◆ **Page excerpt**
Thursday, April 29, 2010

Went to the doctor today, Yeah, it was only 3 pounds, but guess what that means the plateau is gone. Yes!!!!!! So, now we are headed toward that three hundred and then below it. Maybe the bowflex worked. :) I know my muscles feel it.

After talking to Dr. May, she says she has had many people come in saying they have been working out like crazy and watching what they eat and they just can't seem to lose weight. So, what I have to say about this is. Go one whole normal day, with a little notebook in your pocket, take time to write down everything that you eat that day, I mean everything, even if you think it is too small to count put it on your list. one day, that's all, just one normal day, write down what you do activity wise also. Then at the end of the day take the time to go to CalorieKing.com and find the calories for each thing and then add them up.

Are you getting more calories than you know? Are you not getting enough? What kind of calories?

You need protein to maintain muscle mass and to keep from feeling hungry, you need fiber to keep the body funtioning and everything moving through and to help curb your hunger. If you eat to much sugar, it goes straight to fat, if you are not getting enough calories your body goes into starvation mode and starts storing fat for later use. (this is it's survival instink that God gave it) Same with water, if you starve your body of water, it will retaliate by retaining fluid. You have to drink plenty of water to keep dehydrated so the body will flush the excess along with all the bad stuff it doesn't need to function. (ie: fat....)

I will start putting good articles I have found on this blog about all this. Anyway, if you are really busy and need help finding the calories for your one day food journal, send it to me via e-mail and I will look it up for you. Just don't give up, keep working at it and you will find the right balance. :) love Mel

Wednesday, April 28, 2010

another eye opener

Well, last night was an eye opener for me. I watched the biggest loser and they visited a school where a big girl stood up in front of everyone and spilled her heart. There were kids in the group that cried with her, but you could tell the ones that were the "in crowd". They were snickering and well just had looks on their faces that I could have slapped off.

You see I was that girl. I went to a small school and was overweight the majority of my school years, my school mates teased me and made fun of me. It was a real miserable existence. If I had not had God and wonderful supportive parents I might not be here today. I did manage to get off a lot of weight the summer of my sophomore year, but it was not for me, it was to try and stop the pain. Then all of a sudden I had a lot of friends, this in itself made me sick and hurt, because I was the same person just a better body style.

The teen years are extremely impressionable years and they are years that mold us for life. It’s funny, all those people that made me feel so horrible all those years ago are friends on facebook.

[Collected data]
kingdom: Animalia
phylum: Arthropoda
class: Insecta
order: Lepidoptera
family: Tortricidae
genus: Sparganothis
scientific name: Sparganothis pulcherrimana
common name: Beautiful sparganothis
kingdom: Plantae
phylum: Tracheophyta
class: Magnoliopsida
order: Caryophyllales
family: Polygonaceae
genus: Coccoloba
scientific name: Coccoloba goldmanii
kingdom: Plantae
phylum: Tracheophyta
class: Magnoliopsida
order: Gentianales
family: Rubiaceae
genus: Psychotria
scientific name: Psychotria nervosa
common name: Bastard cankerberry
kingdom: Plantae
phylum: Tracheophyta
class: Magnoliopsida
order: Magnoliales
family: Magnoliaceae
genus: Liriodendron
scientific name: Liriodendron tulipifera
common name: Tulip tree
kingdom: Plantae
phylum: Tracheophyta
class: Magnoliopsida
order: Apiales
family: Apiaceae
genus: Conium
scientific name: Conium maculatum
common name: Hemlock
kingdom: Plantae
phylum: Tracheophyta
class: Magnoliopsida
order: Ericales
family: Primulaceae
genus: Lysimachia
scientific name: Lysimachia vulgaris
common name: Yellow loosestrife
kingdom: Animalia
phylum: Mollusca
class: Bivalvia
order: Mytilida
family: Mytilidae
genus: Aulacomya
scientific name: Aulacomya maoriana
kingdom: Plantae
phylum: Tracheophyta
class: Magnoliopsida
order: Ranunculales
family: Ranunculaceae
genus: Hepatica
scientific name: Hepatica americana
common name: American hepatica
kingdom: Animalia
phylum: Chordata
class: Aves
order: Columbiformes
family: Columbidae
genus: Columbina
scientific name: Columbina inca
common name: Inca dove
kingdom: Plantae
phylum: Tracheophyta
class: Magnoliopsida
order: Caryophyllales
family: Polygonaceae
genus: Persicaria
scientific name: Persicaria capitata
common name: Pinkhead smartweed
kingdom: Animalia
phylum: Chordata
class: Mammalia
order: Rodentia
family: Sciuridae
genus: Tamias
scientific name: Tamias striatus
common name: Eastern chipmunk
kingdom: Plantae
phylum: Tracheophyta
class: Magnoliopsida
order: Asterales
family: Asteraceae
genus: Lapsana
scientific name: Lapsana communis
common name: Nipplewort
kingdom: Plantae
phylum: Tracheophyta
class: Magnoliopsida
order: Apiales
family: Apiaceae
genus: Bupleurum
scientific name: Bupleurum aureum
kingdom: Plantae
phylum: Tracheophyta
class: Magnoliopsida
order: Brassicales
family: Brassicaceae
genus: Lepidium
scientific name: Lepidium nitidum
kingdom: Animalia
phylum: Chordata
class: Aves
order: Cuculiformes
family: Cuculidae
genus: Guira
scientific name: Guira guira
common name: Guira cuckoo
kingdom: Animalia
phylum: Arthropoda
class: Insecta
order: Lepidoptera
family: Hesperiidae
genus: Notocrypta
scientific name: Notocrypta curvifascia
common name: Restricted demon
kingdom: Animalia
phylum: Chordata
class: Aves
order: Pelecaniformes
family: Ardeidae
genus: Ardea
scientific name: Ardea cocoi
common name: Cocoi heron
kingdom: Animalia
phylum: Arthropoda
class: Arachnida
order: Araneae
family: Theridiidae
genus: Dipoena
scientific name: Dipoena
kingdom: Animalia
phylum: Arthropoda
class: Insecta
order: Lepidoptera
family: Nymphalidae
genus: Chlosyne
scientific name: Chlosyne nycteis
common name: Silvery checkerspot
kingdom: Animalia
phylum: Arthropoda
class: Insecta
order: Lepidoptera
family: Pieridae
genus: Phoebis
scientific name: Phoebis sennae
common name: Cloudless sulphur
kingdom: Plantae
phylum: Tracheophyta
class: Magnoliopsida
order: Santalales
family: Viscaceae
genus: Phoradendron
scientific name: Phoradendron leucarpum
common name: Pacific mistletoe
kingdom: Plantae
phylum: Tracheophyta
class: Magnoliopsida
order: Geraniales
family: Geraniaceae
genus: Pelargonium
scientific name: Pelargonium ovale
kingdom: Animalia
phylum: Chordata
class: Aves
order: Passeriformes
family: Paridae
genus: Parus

◆ **Exercise brief**
In the weight-loss blog above, which things does the writer say a person needs to take in?

◆ **Written answer**
Protein, fiber, water